What about introducing more tactical nuclear weapons to deter Russia? This would be a 1950s and 1960s response to a 21st-century problem. Tactical nuclear weapons pose the most severe challenges to nuclear safety and security. To convey military resolve, they have to be positioned very close to the forward edge of battle, where they would be most susceptible to black-swan events. Attempts to increase existing tactical nuclear weapon stockpiles in Europe would widen fissures between the United States and NATO. And besides, onrushing tank armies across the Fulda Gap are not the threat that needs to be countered.
How about reintroducing ground-launched, nuclear-armed ballistic and cruise missiles onto NATO soil? This would be a 1970s and 1980s response to a 21st-century problem. Upping the ante with weapons of last rather than first resort isn’t a smart move. Trying to negotiate new basing rights would be profoundly disruptive, and it would take years to get back in the business of producing INF Treaty-prohibited systems.

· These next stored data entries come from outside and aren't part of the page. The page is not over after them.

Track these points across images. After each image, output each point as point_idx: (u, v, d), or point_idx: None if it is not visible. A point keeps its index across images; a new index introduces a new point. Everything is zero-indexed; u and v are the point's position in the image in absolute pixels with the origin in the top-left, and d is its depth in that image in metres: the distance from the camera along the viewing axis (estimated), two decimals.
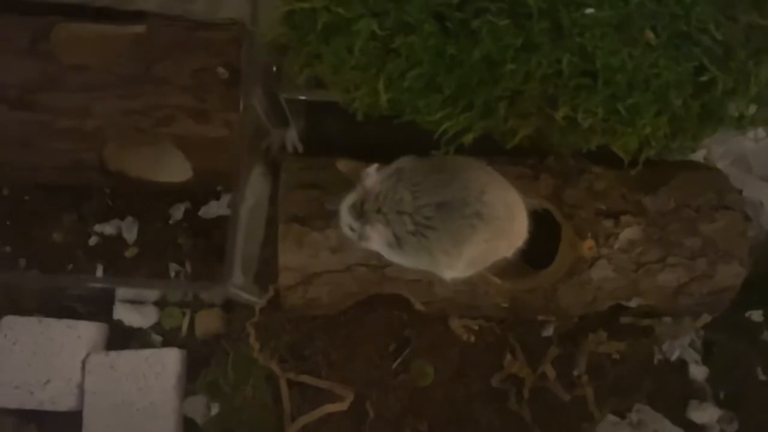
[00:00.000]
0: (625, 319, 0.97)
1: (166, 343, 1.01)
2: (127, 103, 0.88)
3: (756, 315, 1.02)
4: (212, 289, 0.94)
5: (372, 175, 0.74)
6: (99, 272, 1.02)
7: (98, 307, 1.01)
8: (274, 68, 0.85)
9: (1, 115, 0.87)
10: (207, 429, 0.97)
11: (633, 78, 0.75)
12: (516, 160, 0.89)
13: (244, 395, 0.95)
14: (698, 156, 1.02)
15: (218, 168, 0.91)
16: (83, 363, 0.96)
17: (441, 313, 0.95)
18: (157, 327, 1.02)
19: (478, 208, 0.72)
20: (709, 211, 0.89)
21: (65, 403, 0.95)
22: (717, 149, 1.03)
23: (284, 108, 0.90)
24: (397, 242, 0.74)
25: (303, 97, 0.86)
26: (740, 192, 0.93)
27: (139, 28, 0.90)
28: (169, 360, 0.96)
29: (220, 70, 0.88)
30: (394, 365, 0.97)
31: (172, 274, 1.02)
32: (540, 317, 0.96)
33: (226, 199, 1.03)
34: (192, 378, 0.98)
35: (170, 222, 1.04)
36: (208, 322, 1.01)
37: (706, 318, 0.96)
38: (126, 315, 1.01)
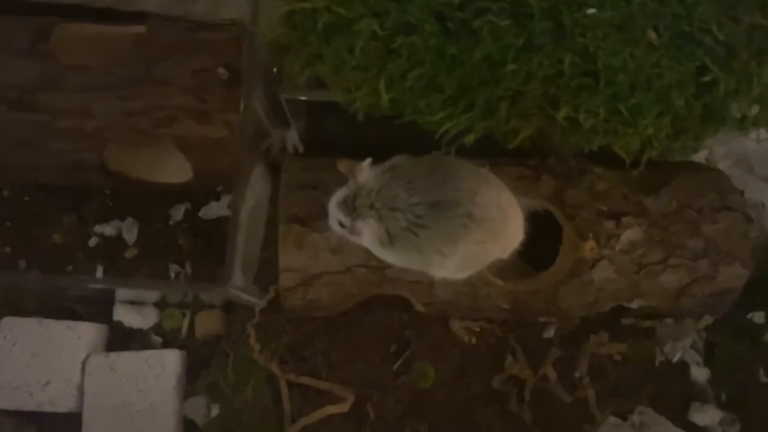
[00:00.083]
0: (626, 321, 0.97)
1: (166, 345, 1.01)
2: (127, 103, 0.88)
3: (758, 317, 1.02)
4: (212, 290, 0.94)
5: (365, 171, 0.74)
6: (99, 273, 1.02)
7: (98, 308, 1.01)
8: (275, 69, 0.85)
9: (1, 115, 0.87)
10: (207, 430, 0.97)
11: (635, 78, 0.75)
12: (517, 161, 0.89)
13: (245, 396, 0.95)
14: (700, 157, 1.02)
15: (219, 169, 0.91)
16: (83, 364, 0.96)
17: (442, 315, 0.95)
18: (157, 328, 1.02)
19: (470, 209, 0.72)
20: (711, 212, 0.89)
21: (65, 404, 0.95)
22: (719, 150, 1.03)
23: (285, 108, 0.90)
24: (389, 239, 0.74)
25: (303, 98, 0.86)
26: (742, 193, 0.93)
27: (140, 29, 0.90)
28: (169, 361, 0.96)
29: (221, 70, 0.88)
30: (395, 366, 0.97)
31: (172, 275, 1.02)
32: (541, 319, 0.95)
33: (226, 199, 1.03)
34: (192, 379, 0.98)
35: (170, 223, 1.04)
36: (208, 323, 1.01)
37: (707, 319, 0.96)
38: (126, 316, 1.01)
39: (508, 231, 0.76)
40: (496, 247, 0.77)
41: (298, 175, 0.89)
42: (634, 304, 0.90)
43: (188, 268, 1.02)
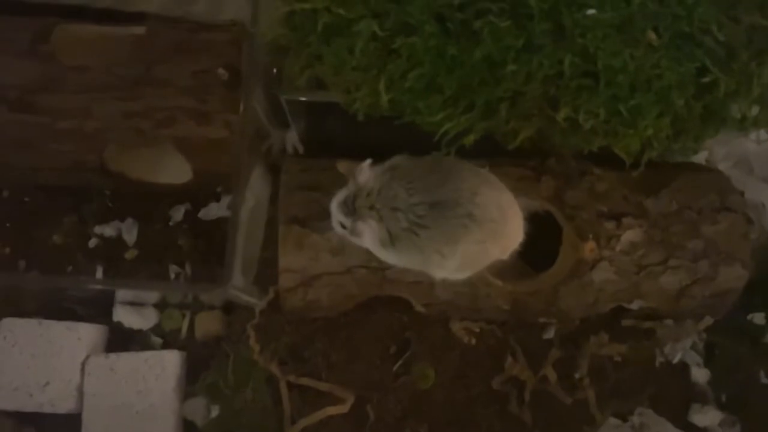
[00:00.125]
0: (626, 322, 0.97)
1: (165, 345, 1.01)
2: (127, 104, 0.88)
3: (758, 318, 1.01)
4: (212, 290, 0.94)
5: (365, 171, 0.74)
6: (99, 274, 1.02)
7: (98, 309, 1.01)
8: (275, 69, 0.84)
9: (1, 116, 0.87)
10: (207, 431, 0.97)
11: (635, 79, 0.75)
12: (517, 162, 0.89)
13: (244, 397, 0.95)
14: (700, 158, 1.02)
15: (218, 169, 0.91)
16: (83, 365, 0.96)
17: (442, 316, 0.95)
18: (156, 329, 1.02)
19: (470, 210, 0.72)
20: (711, 213, 0.89)
21: (64, 405, 0.95)
22: (719, 151, 1.03)
23: (285, 109, 0.90)
24: (390, 239, 0.74)
25: (303, 98, 0.86)
26: (742, 194, 0.93)
27: (140, 30, 0.90)
28: (169, 362, 0.96)
29: (221, 71, 0.88)
30: (395, 367, 0.97)
31: (172, 276, 1.02)
32: (541, 319, 0.95)
33: (226, 200, 1.03)
34: (192, 380, 0.98)
35: (170, 223, 1.03)
36: (208, 324, 1.01)
37: (708, 320, 0.96)
38: (126, 317, 1.01)
39: (508, 232, 0.76)
40: (496, 247, 0.77)
41: (298, 176, 0.89)
42: (634, 305, 0.90)
43: (188, 268, 1.02)
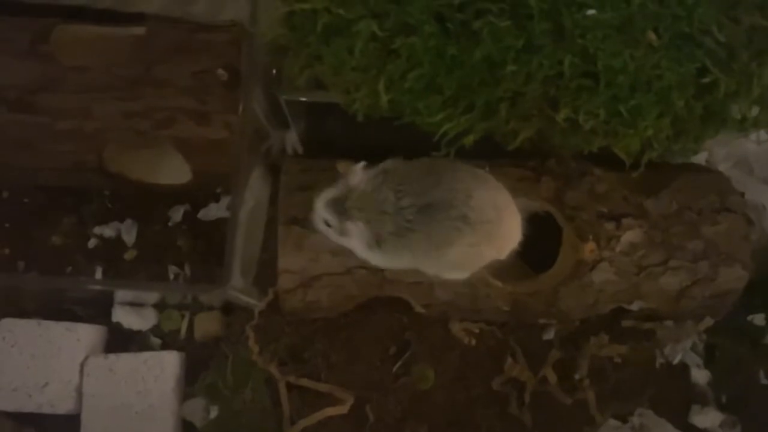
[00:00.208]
0: (626, 323, 0.96)
1: (165, 346, 1.01)
2: (127, 104, 0.88)
3: (758, 319, 1.01)
4: (211, 291, 0.94)
5: (358, 174, 0.74)
6: (98, 274, 1.02)
7: (97, 310, 1.00)
8: (274, 70, 0.85)
9: (0, 116, 0.87)
10: None
11: (635, 79, 0.74)
12: (517, 162, 0.89)
13: (244, 398, 0.95)
14: (700, 158, 1.02)
15: (218, 170, 0.91)
16: (82, 366, 0.95)
17: (441, 316, 0.95)
18: (156, 330, 1.01)
19: (464, 212, 0.72)
20: (711, 214, 0.88)
21: (64, 406, 0.95)
22: (719, 152, 1.03)
23: (284, 110, 0.90)
24: (377, 242, 0.74)
25: (303, 99, 0.86)
26: (742, 195, 0.93)
27: (140, 30, 0.90)
28: (168, 363, 0.96)
29: (220, 71, 0.88)
30: (395, 368, 0.96)
31: (171, 277, 1.02)
32: (541, 320, 0.95)
33: (225, 201, 1.03)
34: (191, 381, 0.98)
35: (169, 224, 1.03)
36: (207, 325, 1.01)
37: (708, 321, 0.95)
38: (125, 317, 1.01)
39: (504, 232, 0.76)
40: (491, 249, 0.77)
41: (297, 176, 0.89)
42: (635, 306, 0.90)
43: (187, 269, 1.02)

How about adding more theater missile defense systems in Europe? This would certainly get Moscow’s attention, and the Kremlin would likely threaten more Euro-missile deployments in return. The U.S. threat would be less real than the Russian threat, because defending against intermediate-range cruise missiles is even harder that defending against intermediate-range ballistic missiles – and performance against the latter remains questionable. Nonetheless, there is a long history of the Kremlin’s super-sensitivity to U.S. missile defense deployments, so increased funding for cruise missile defense would add meaning to complaints about the SSC-8. Their actual deployment would likely have the opposite result.
The primary reason why is that Vladimir Putin is not Mikhail Gorbachev. Gorbachev responded to the U.S. match of Euro-missile deployments by accepting the “zero option.” Putin is likely to react to new deployments of Euro-missile defenses by adding far more SSC-8s. The leverage that can be gained by increased funding of cruise missile defenses can be lost by their deployment.
So what is to be done? The smartest moves are to double down on the European Reassurance Initiative and to open up a diplomatic track alongside the military preparedness track – which is how the INF Treaty came about. The smart 21st-century counters to Cold War-era nuclear posturing involve precision-guided, stealthy, standoff conventional weapons. The United States holds these high cards, and can share more of them — including extended range, air-launched cruise missiles that are not covered by the INF Treaty — with NATO allies if the Kremlin continues to deploy Euro-missiles. This prospect, along with the prospect of more theater missile defense deployments in Europe, might persuade Vladimir Putin to return to compliance with the INF Treaty.